Troupes and toast modernism as Bestival 2014 prepares to welcome castaway artists

By Ben Miller | 26 August 2014

Festival preview: Bestival 2014, Robin Hill, Isle of Wight, September 4-7 2014

Click on the picture to launch a gallery from the festival

With everyone from Outkast and Beck to Chase and Status and Mad Professor appearing at this year’s castaway-themed Bestival, you might be forgiven for overlooking the non-sonic elements of one of the country’s best-loved festivals.

As the organisers themselves put it, it’s not all about the music: anyone who’s been to Robin Hill knows there’s just as much extraordinary art and performance whirling around the rest of the site.

One of the provocateurs involved, Pete Montford, is a coin-operated artist who responds according to how well festival-goers trace his puzzle-style clues. Dressed in black and white, his accomplice, Otter, lures participants in.

"I convinced Pete to get into this box,” says the other half of the debonair duo, recalling the moment he initially took over the show.

“I told him he would be the star. His name printed large all over the installation, everything advertised in his name, he would be in control.

“But all he is now is a dull and lifeless face behind a window – a fake hand and leg to give anymore essence of his former life as a human. I am the one in control.”

The idea, he says, is to breathe “some kind of life” into a “poor once-man being”.

"I will perform, verbally and physically, the sequence of actions you must greet Pete with when you meet him,” he explains.

“Get the sequence correct and Pete will reward you with the prize of my otter rocks. Get it wrong and he will shut down and be unable to respond until another coin is put into his machine.”

There’s more.
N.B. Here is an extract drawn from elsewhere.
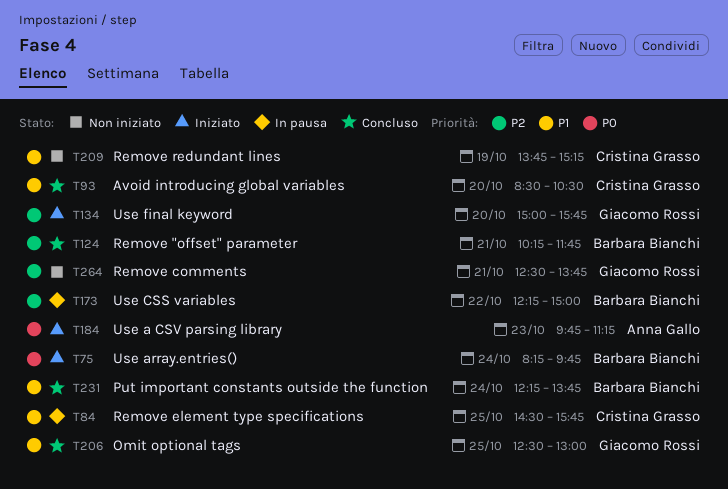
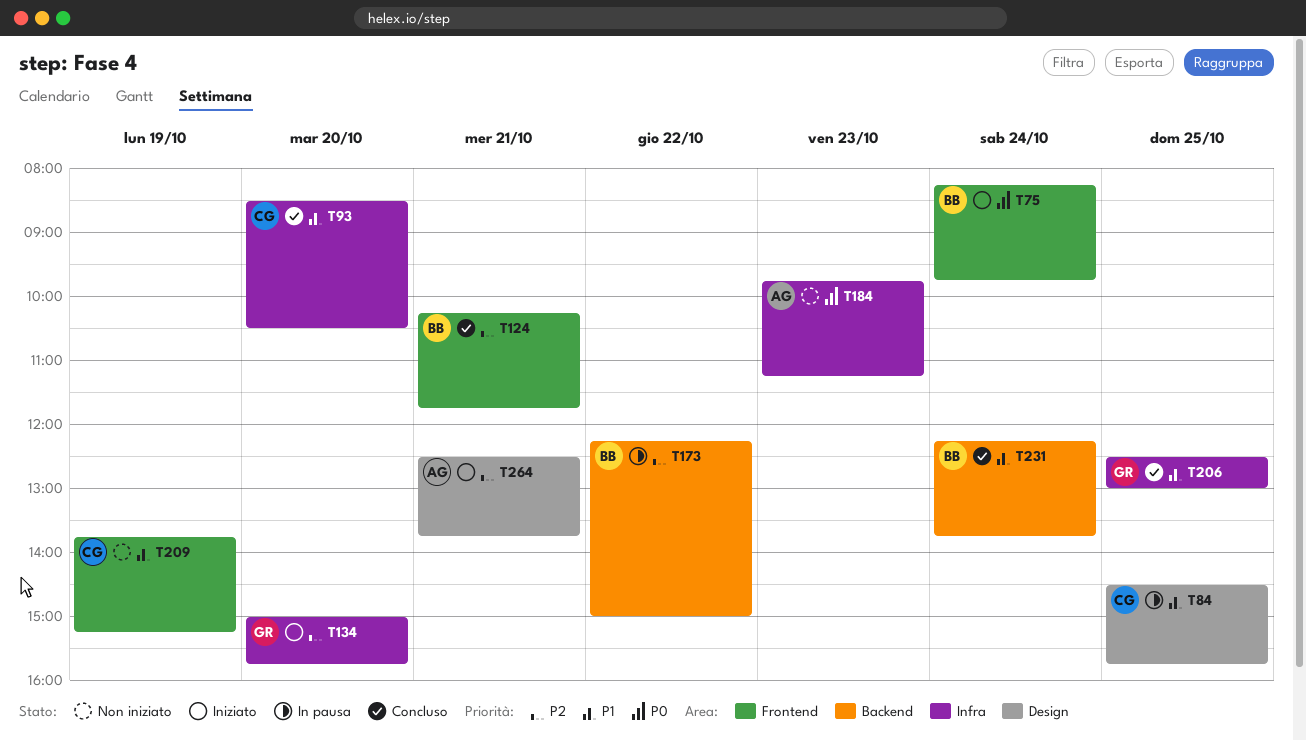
T184, status: Iniziato -> Non iniziato
T264, status: Non iniziato -> Iniziato
T264, owner: Giacomo Rossi -> Anna Gallo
Artemis, a Liverpool-based troupe who pride themselves on kaleidoscopic workshops and collaborations with glam rock bands, will be wandering around recreating the glory of their stiltwalking shows at the Commonwealth Games (they were also, apparently, the first live musicians on Richard and Judy).

Mandinga Arts, meanwhile, were set up by British-Colombian painter-printmaker pair Charles Beauchamp and Julieta Rubio in 2002, inspired by warriors from the former hinterlands south of Ghana, Senegal and Niger.

Elsewhere, life drawing sessions take on toast modernism and naked etching – the self-styled “oddest art class in town”, according to organisers Massive in China – and there’s a strong spoken word strand: look out for a dozen gifted young London poets in the Roundhouse Poetry Collective, as well as FATLiP, a collective of artists, musicians and theatre-makers inspired by tea, dodgy TV and the 90s music they loved as teenagers.

“We've made a performance called Lost Boy Sketches,” say Toby, Jak and Dana, the Beastie Boys and Nirvana-loving threesome.

“Arts Council England loved it and helped us make it happen.

“It's mad exiting that the show is gonna reach people who don't normally get the chance to see spoken word, theatre or experimental music; especially not all three things together.”